Henry Boxman went on to develop a 12-point “Employee Success Formula,” seen here. While some of the guidance pertains specifically to the job of food service, it’s striking how much the formula emphasizes character and conduct outside of working hours. Point five, for example, instructs the employee to “[manifest] a GENTLEMANLY and LADYLIKE quiet CONDUCT off duty as well as on duty. Always be neat and clean in appearance, clean in speech, and clean in thought.”

That last point seems hard to enforce—to the best of our knowledge, Henry Boxman wasn’t a mind-reader. But it goes to show how much Boxman’s expected their employees to internalize the advice of the formula. It wasn’t just a formula for success at serving, it was a success formula “for personal achievement and advancement”—at work and at home.

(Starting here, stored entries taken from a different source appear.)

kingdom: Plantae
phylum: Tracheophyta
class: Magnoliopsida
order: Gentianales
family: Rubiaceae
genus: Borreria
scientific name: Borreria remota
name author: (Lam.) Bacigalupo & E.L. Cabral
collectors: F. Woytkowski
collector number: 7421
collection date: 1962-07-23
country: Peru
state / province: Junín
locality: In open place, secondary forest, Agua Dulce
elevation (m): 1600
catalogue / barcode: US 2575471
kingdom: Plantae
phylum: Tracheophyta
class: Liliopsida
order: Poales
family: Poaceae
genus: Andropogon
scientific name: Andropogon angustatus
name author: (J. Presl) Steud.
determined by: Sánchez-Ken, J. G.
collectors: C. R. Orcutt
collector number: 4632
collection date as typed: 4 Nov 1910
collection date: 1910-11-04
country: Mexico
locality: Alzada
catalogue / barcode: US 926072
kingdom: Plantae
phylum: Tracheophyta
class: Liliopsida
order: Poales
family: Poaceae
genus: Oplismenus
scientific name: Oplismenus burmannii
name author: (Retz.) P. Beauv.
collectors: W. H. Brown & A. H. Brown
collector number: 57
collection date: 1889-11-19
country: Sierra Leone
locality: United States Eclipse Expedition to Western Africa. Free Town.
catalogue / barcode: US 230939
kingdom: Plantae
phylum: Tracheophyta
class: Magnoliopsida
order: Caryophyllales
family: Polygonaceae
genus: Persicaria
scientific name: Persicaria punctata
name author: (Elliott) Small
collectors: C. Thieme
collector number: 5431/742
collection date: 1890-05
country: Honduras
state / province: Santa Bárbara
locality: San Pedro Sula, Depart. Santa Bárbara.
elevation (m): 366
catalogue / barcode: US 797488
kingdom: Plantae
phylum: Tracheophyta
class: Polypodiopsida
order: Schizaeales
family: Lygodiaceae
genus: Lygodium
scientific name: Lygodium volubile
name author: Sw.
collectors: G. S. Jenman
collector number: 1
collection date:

While Boxman’s chose to develop a unique employee guide, Groves Restaurant opted to adopt the commercially-printed The Waitress and Waiter’s Bible (Revised Edition), written by E. Ronald Fishman and published by The Almark Company. The purpose of this little booklet is to guide a server through the dining experience, from “The Approach” (“Your greeting should be one of welcome—friendly but dignified.”) through “Taking the Order” (“Suggest additional items by saying, ‘I feel certain, sir, you would enjoy our special chocolate pie. It is very good.’”)  and “Serving” (“’Make every guest happy to be here and anxious to return.’”) to, finally, “The Departure” (“present check—face down.”).

Beyond the meal service, The Waitress and Waiter’s Bible places heavy emphasis on the personality and appearance of the wait staff. For the servers of Groves Restaurant, a good personality boiled down to six key character traits: interest, initiative, pride, loyalty, efficiency, and enthusiasm. The handbook also provides some “common sense rules” for maintaining an attractive and tidy appearance, such as keeping one’s complexion clear by eating, sleeping, exercising, and cleansing one’s face several times a day.

            Both Boxman’s and Groves Restaurant put a lot of stock in their waitstaff. The servers at these iconic restaurants were considered ambassadors, and they were expected to conduct themselves as such. The service is often the first thing that long-time Bloomington residents remember about these restaurants, so the extensive training must have paid off!